(KTXL) — Tuesday was day two of the Sacramento Metropolitan Chamber of Commerce’s annual Capitol-to-Capitol program to influence federal policy on behalf of the Sacramento Valley region.
There have been some significant indicators that the House would vote on President Joe Biden’s traditional infrastructure bill Wednesday, but, 24 hours out, those indicators seem to be softening a little.
Congresswoman Doris Matsui, D-Sacramento, told the group who gathered virtually that negotiations are “ongoing.”
Whenever the vote does come, Matsui stressed the importance of the bill for the region.
“Between the House-passed invest act, the president’s budget and bipartisan infrastructure framework, there’s more than $190 million in potential funding that could be headed straight into our region,” Matsui explained. “Money for projects like our new I Street Bridge, our flood protection projects and renewable energy improvements are regional priorities I fought to include in these bills.”
Matsui said the innovative approach Sacramento is taking, on a whole host of issues, is the kind of model the rest of the country should be following.

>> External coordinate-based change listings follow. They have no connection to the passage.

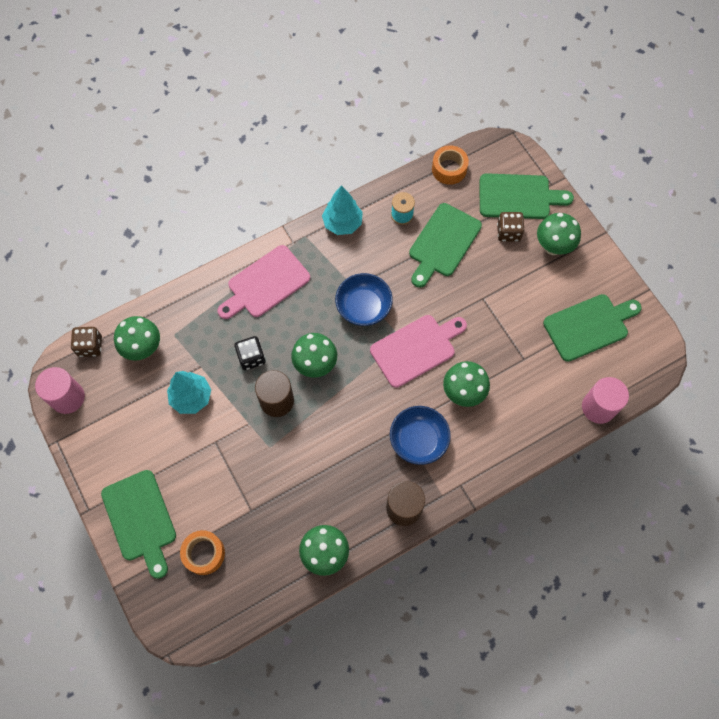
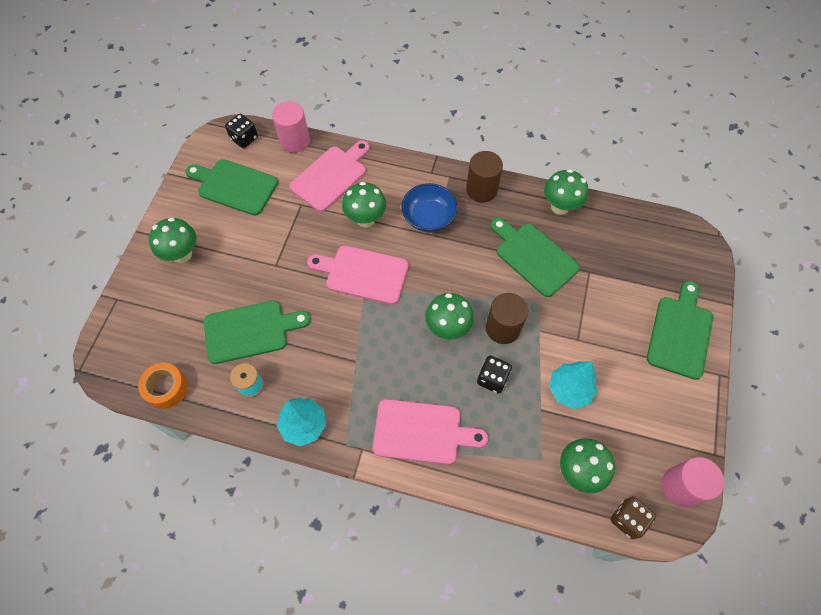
camera: 135 degrees left, 5 degrees down
orange tape [180,530,225,575] -> none
blue bowl [335,273,393,326] -> none
green cutting board [480,173,574,219] -> green cutting board moved to [490,218,580,297]
brown dice [497,212,524,242] -> none
none -> black dice [225,114,258,148]
none -> pink cutting board [289,141,370,212]

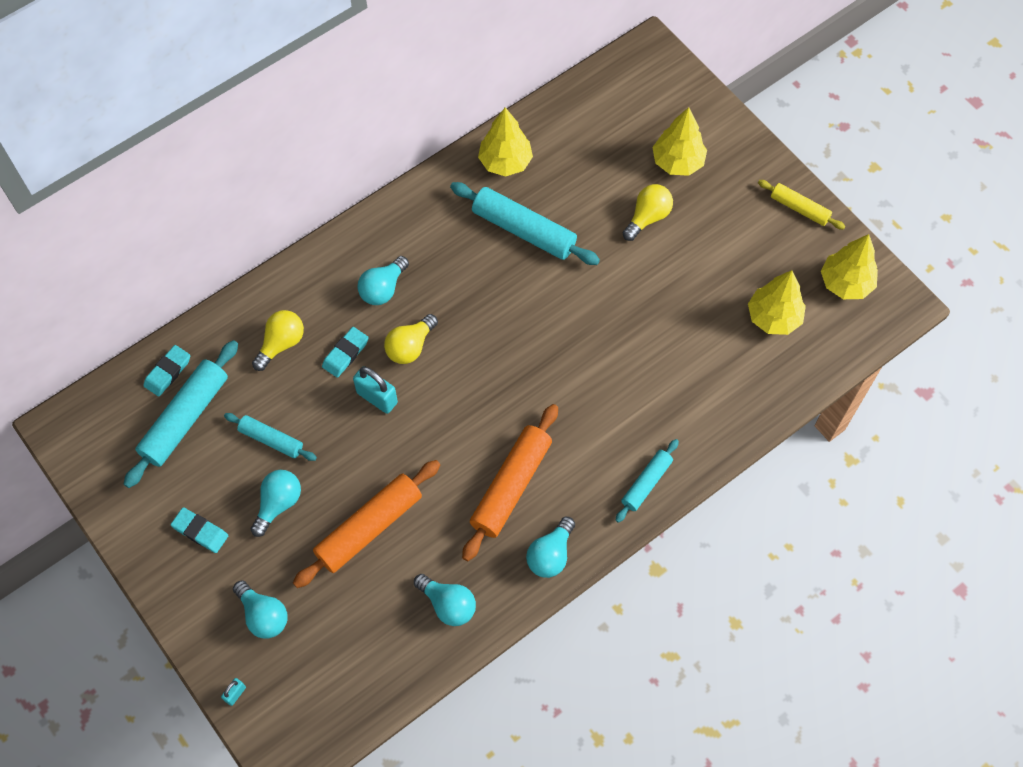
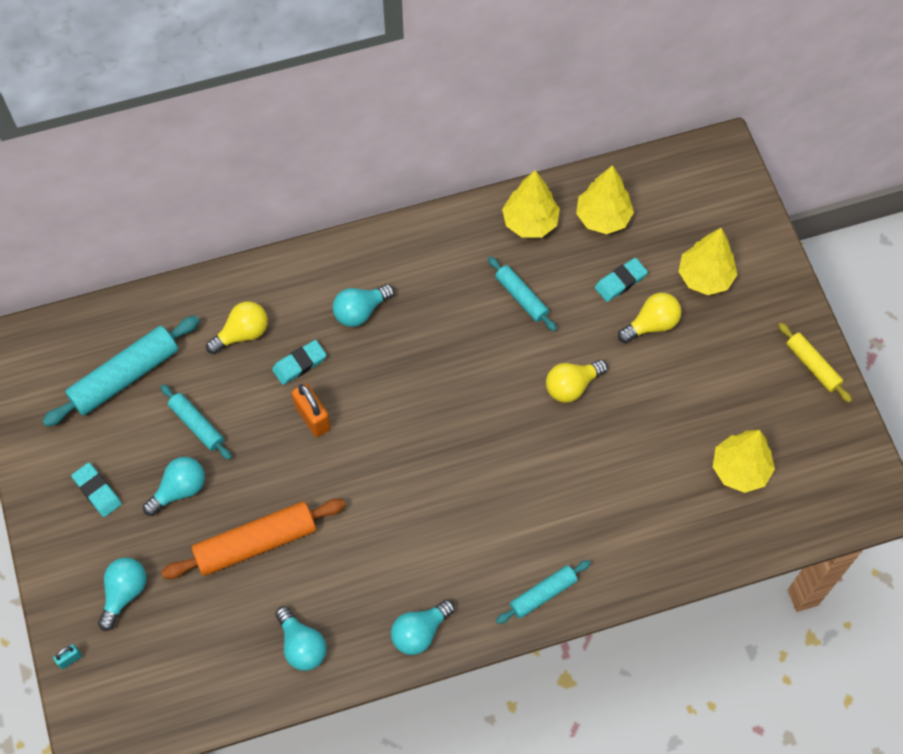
camera: 20 degrees right, 0 degrees up
turquoise eraser [143,345,190,397] -> turquoise eraser moved to [595,258,648,302]
turquoise light bulb [233,580,287,639] -> turquoise light bulb turned 135 degrees counterclockwise [98,558,147,631]
turquoise padlock [353,366,398,414] -> orange padlock [292,383,331,437]
yellow light bulb [384,314,438,364] -> yellow light bulb moved to [546,360,608,403]
turquoise rolling pin [450,182,600,265] -> turquoise rolling pin [488,256,557,331], size x0.58
orange rolling pin [462,404,558,561] -> none
yellow tree [821,234,878,299] -> yellow tree moved to [576,165,634,234]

Matsui’s sentiment was echoed by Cap-to-Cap guest speaker Lonnie Bunch, the secretary of the Smithsonian Institution, as he complimented how the Sacramento History Museum has attracted new interest over the last year.
“As of September, they have nearly 2 million TikTok followers worldwide, more than any other museum in the world and its posts have been liked more than 23 million times. It’s an example of how cultural institutions can benefit from trying new and unexpected things,” Bunch said.
Cap-to-Cap continues through Oct. 29.